The Brian Jonestown Massacre @ Barrowlands, Glasgow, 17 Oct
The Brian Jonestown Massacre dish out the Kool-Aid at the Barrowlands tonight, and we all follow them hand-in-hand into sonic oblivion
"They’re like a tame Tame Impala," a fellow audience member offers as an early evaluation of our eve’s headliners. Hearing this inflicts an intense moment of rumination: was there truth to this? How had the world been deaf to this comparison for so long? The swift internal rebuttal arrived at is: "bollocks." The Brian Jonestown Massacre are operating at full tilt modus operandi, with their distortion-rife, sonically thick, grunging psychedelia.
Nerves are afoot tonight, as The Skinny caught the hard grafting Californians on the festival circuit at La Route Du Rock earlier this year where they gave a somewhat lacklustre performance. In an open-air setting their sound floats away and dissipates into the ether without opportunity for connection, but the Barrowlands bottles their sound, giving it no chance to escape and the result is a swarming, smothering and utter resurrection of faith.
With 18 albums, a barrage of EPs, and God knows how many unreleased cuts, their setlist can really do whatever the fuck it wants, and it does. The lazy strum of We Never Had a Chance is a gentle usher into their psyche, but a telling one nevertheless: guitar focussed, frontman Anton Newcombe’s apathetic yet sincere vocals, and slippery, stoned solos that shine like piercing starlight through a cosmic cloud of rhythm. This is it. This is them in microcosm.
In attendance is a crowd comprised predominantly of BJM loyalists. Sprawling tracks against a backdrop of hypnotic luminance creates an enrapturing atmosphere where bromance is cemented with awkward jiving hugs and bleary-eyed, mouth-to-ear exclaims of, ‘Yassss, man!’ most notably when Pish’s hazy bearing presents itself.
There is zero utterance from the typically spicy Glaswegian audience, which showcases their unwavering respect for Newcombe and his domain. Even in (often lengthy) interludes to tune and swap out guitars, they wait patiently in silence, and when the first note breaks, the excitement from the Barrowlands mass is infectious and genuine.
The moment Mr Tambourine Man (but also so much more) Joel Gion starts his pepper-grinder shake for Anemone the crowd start swaying like submerged seaweed. The placing of this, their most recognised number, in the set’s hump slot shows their confidence in the succeeding material and their devoted assembly.

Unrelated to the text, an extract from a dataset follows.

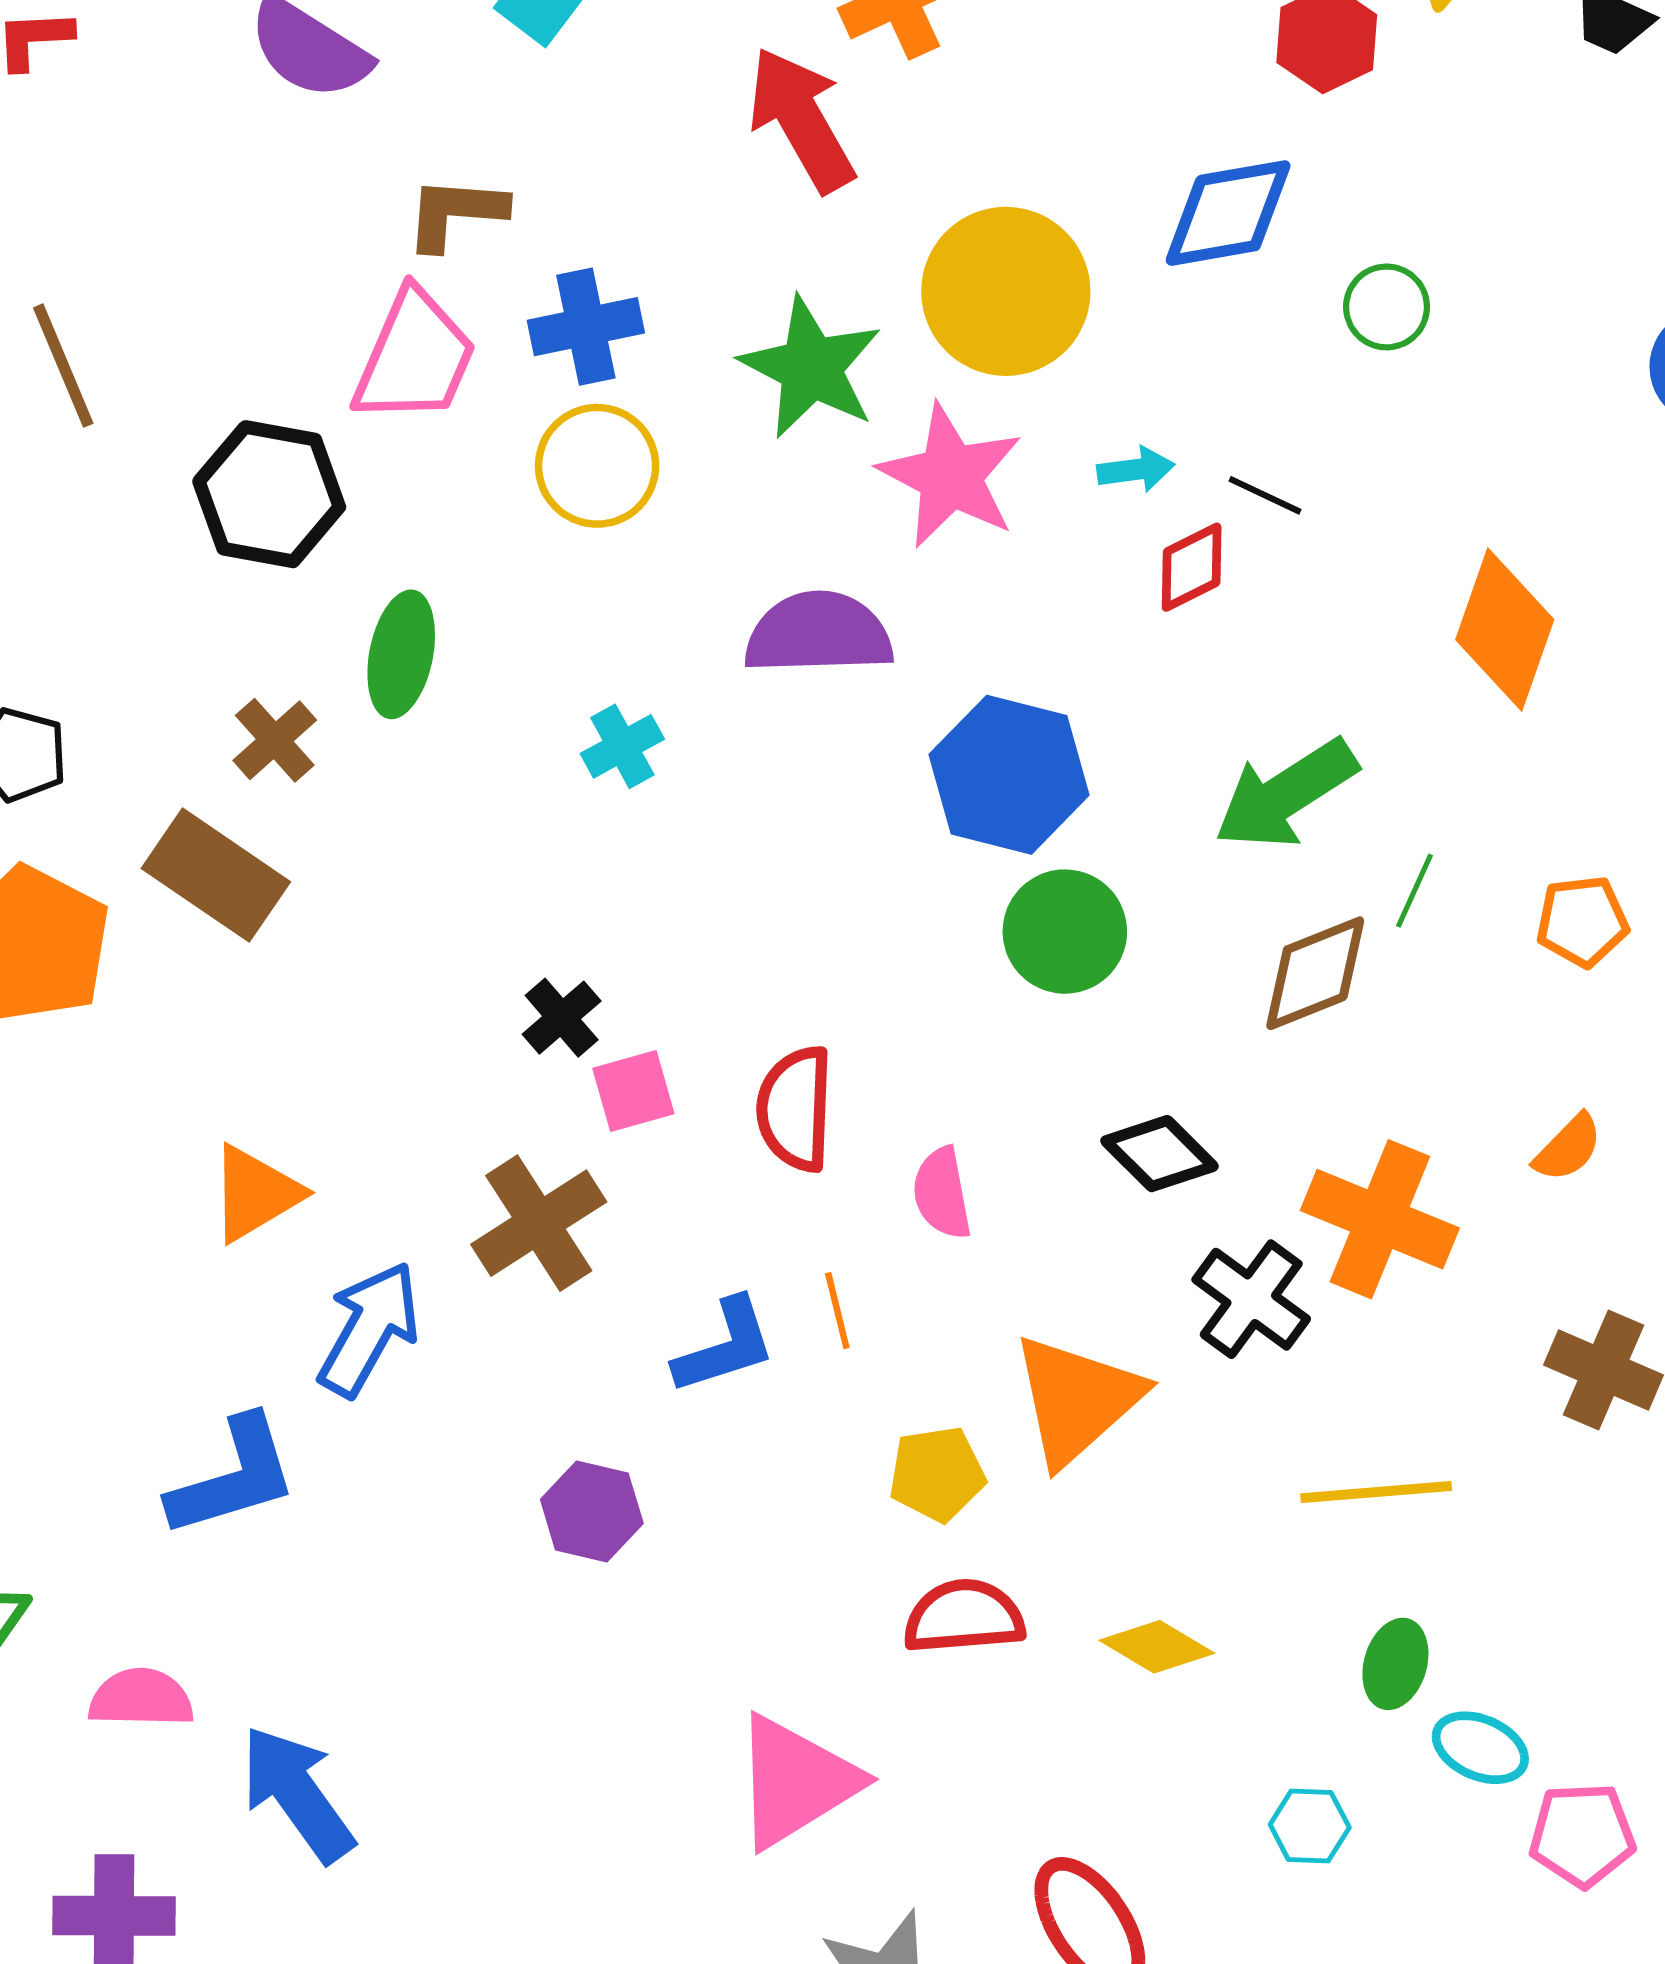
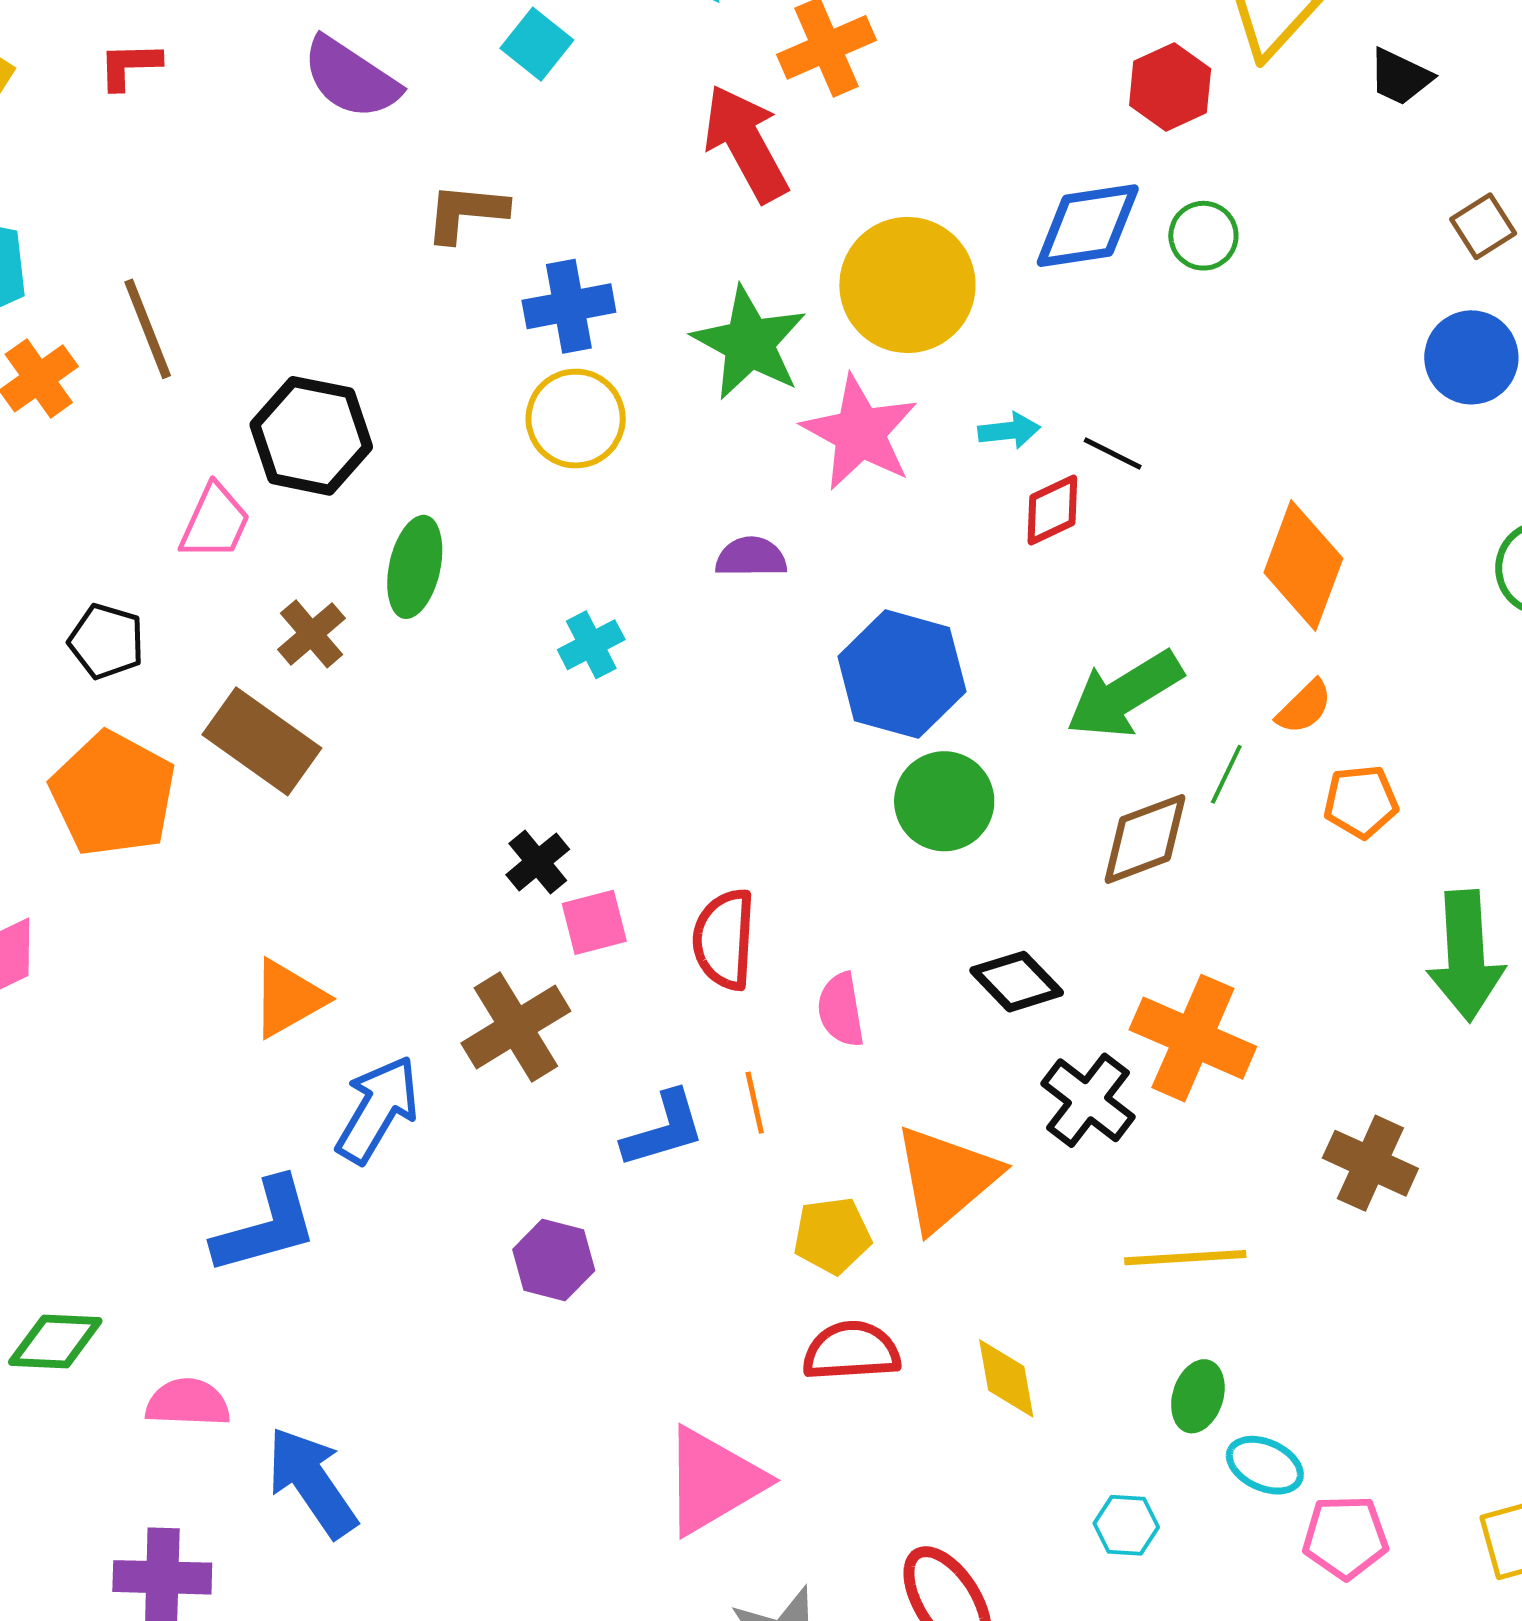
green circle: (1387, 307) -> (1203, 236), moved
pink trapezoid: (415, 357) -> (215, 522), moved, size x0.7
purple semicircle: (819, 633) -> (751, 557), size x0.6
orange semicircle: (1568, 1148) -> (1304, 707), moved
yellow diamond: (1157, 1647) -> (1006, 1378), turned 48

Newcombe’s rare moments of patter are charming and hilarious, reporting after the closing moment of a shatteringly sublime fresh cut that he titled it Thistle Up Yer Fanny, before chuckling to himself and clarifying that he’s jesting. His thick shades, standing swagger, and dauntless deerstalker enforce the notion that he is entirely his own entity.
The climactic A Word brings on another two guitarists (count ‘em, seven now, including bass) but it's apparent that the band have had trouble with timing in the past, as Newcombe politely barks to his troop, "Everyone together in the same pocket, alright," which receives a ripple of giggles from the crowd. Its droning descent spirals endlessly and is not so much a wall of noise but a supernovic cataclysm. On its closing note, Gion mic drops his wood blocks and departs with half of the band, but a fuzzing frequency prevails. Newcombe jumps behind the drums and begins thrashing manically; the menace is further fostered by a densely distorted bass. The rarest of live occurrences, Let’s Go Fucking Mental. Indoctrinated, we glug down their Kool-Aid, and to a scuzzing soundtrack we walk hand-in-hand into a sonic oblivion.